EXPLORE THE MATERIAL
[A] Copy the records word for word, starting at the first line and ending with the line that contains "gönüllü bir grup", including that line.
[B] Continue the thread about LOO-CV tutorials for TuringGLM.jl from where it stops.

[EXERCISE TEXT — start]

TuringGLM.jl [Tutorial] LOO-CV

There are some excellent packages for estimating Bayesian evidence for Turing models. It would allow us to perform model comparisons for various priors and model choices. We should consider supporting these options - it could be a (killer) feature!

https://github.com/treigerm/AnnealedIS.jl
https://github.com/theogf/ThermodynamicIntegration.jl
https://github.com/TuringLang/NestedSamplers.jl

LOO-CV can be viewed as a proxy for Bayesian evidence / marginal likelihood.

See Vehtari, A., Gelman, A., & Gabry, J. (2017). Practical Bayesian model evaluation using leave-one-out cross-validation and WAIC. Statistics and Computing. https://link.springer.com/article/10.1007/s11222-016-9696-4

Feb 13 '22 21:02 yebai

Do we need support? TuringGLM.jl just returns an instantiated Turing.jl model. It also re-exports Turing.jl, so you can do anything you want with the instantiated model. There is no scaffolding or anything between you and the model once you specify it with the turing_model function.

Maybe we could convert this issue into a "call for tutorials" on those topics?

Feb 14 '22 17:02 storopoli

Yes, AIS and TI should just work. NS still misses Turing integration, but that is not related to TuringGLM. So this should be another tutorial.

Feb 14 '22 20:02 yebai

Ok, converting to a Tutorial issue.

Feb 14 '22 20:02 storopoli

LOO-CV can be viewed as a proxy for Bayesian evidence / marginal likelihood.

[EXERCISE TEXT — finish]
[DATASET ENTRIES — start]

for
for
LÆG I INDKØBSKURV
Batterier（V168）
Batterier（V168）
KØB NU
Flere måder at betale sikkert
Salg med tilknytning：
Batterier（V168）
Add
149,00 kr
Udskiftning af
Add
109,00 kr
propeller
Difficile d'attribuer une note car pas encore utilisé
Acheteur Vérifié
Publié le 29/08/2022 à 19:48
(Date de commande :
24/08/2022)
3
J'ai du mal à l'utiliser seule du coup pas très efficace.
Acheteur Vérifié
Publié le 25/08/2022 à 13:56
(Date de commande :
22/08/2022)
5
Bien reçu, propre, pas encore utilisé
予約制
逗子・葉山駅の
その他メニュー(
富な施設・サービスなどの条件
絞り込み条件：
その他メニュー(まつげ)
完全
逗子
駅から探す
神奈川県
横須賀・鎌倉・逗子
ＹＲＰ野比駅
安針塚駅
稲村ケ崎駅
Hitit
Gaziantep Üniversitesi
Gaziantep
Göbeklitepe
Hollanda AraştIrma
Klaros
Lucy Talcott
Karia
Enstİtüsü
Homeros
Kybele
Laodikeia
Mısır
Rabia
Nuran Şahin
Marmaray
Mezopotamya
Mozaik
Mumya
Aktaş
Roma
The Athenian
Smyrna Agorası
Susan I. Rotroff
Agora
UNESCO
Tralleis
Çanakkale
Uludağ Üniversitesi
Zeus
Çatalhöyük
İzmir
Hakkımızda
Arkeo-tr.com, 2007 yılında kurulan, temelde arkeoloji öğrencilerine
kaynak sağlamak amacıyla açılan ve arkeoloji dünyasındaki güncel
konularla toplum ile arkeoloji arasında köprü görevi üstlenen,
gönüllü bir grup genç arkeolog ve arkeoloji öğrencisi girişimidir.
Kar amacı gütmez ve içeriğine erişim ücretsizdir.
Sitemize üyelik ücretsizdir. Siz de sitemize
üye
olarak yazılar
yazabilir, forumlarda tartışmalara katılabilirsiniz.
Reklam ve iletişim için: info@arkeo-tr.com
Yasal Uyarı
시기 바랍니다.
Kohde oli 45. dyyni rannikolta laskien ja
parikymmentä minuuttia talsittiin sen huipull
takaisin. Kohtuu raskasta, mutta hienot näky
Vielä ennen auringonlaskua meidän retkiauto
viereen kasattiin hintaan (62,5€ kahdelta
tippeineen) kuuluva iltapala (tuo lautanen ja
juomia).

[DATASET ENTRIES — finish]

ANSWERS BELOW
[A]
for
for
LÆG I INDKØBSKURV
Batterier（V168）
Batterier（V168）
KØB NU
Flere måder at betale sikkert
Salg med tilknytning：
Batterier（V168）
Add
149,00 kr
Udskiftning af
Add
109,00 kr
propeller
Difficile d'attribuer une note car pas encore utilisé
Acheteur Vérifié
Publié le 29/08/2022 à 19:48
(Date de commande :
24/08/2022)
3
J'ai du mal à l'utiliser seule du coup pas très efficace.
Acheteur Vérifié
Publié le 25/08/2022 à 13:56
(Date de commande :
22/08/2022)
5
Bien reçu, propre, pas encore utilisé
予約制
逗子・葉山駅の
その他メニュー(
富な施設・サービスなどの条件
絞り込み条件：
その他メニュー(まつげ)
完全
逗子
駅から探す
神奈川県
横須賀・鎌倉・逗子
ＹＲＰ野比駅
安針塚駅
稲村ケ崎駅
Hitit
Gaziantep Üniversitesi
Gaziantep
Göbeklitepe
Hollanda AraştIrma
Klaros
Lucy Talcott
Karia
Enstİtüsü
Homeros
Kybele
Laodikeia
Mısır
Rabia
Nuran Şahin
Marmaray
Mezopotamya
Mozaik
Mumya
Aktaş
Roma
The Athenian
Smyrna Agorası
Susan I. Rotroff
Agora
UNESCO
Tralleis
Çanakkale
Uludağ Üniversitesi
Zeus
Çatalhöyük
İzmir
Hakkımızda
Arkeo-tr.com, 2007 yılında kurulan, temelde arkeoloji öğrencilerine
kaynak sağlamak amacıyla açılan ve arkeoloji dünyasındaki güncel
konularla toplum ile arkeoloji arasında köprü görevi üstlenen,
gönüllü bir grup genç arkeolog ve arkeoloji öğrencisi girişimidir.

[B]
Clarification in case someone stumbles across this in the future: This isn't quite true.

Bayesian evidence / marginal likelihood is equal to exhaustive cross-validation, rather than leave-one-out. In exhaustive CV, you do cross-validation for all 2^n possible train-test splits. This includes some pretty weird splits, e.g. your training dataset has 0 data points, while your test set includes all of the data.

To use an analogy, LOO-CV does the same thing as AIC (estimates the expected loss). Bayes factors do something like BIC (estimate the probability that a model is the best model in a candidate set).

Feb 14 '22 21:02 ParadaCarleton

thanks, @ParadaCarleton - your clarification is correct. Sorry, I wasn't precise. For a good reference on this, see below.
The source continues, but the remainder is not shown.